● Requirements
Which lines of the material below contain the word "keys"? Copy each such line in full.
%%
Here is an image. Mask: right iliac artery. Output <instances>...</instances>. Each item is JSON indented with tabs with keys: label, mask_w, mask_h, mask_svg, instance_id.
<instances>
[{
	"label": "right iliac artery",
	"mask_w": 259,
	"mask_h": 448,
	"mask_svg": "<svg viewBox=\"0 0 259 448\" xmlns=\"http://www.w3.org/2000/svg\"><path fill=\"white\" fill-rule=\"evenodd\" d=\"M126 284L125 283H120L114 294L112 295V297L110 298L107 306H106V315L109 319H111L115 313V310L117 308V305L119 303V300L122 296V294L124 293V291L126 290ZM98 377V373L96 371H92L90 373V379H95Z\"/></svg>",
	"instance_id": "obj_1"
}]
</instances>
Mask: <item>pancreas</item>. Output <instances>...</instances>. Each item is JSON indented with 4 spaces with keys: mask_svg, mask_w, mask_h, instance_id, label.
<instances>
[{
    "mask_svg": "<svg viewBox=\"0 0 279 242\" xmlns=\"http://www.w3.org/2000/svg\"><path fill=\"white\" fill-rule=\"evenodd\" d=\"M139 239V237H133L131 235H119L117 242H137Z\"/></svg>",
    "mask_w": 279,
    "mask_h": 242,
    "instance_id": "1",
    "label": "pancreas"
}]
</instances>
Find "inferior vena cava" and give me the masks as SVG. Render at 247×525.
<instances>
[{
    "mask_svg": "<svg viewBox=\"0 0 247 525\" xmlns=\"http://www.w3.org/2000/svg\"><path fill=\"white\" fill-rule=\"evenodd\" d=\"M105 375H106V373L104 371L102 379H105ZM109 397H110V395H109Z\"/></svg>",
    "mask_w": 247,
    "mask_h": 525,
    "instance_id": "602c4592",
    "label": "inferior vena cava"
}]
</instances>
%%
● Expected answer
Here is an image. Mask: right iliac artery. Output <instances>...</instances>. Each item is JSON indented with tabs with keys: label, mask_w, mask_h, mask_svg, instance_id.
Mask: <item>pancreas</item>. Output <instances>...</instances>. Each item is JSON indented with 4 spaces with keys: mask_svg, mask_w, mask_h, instance_id, label.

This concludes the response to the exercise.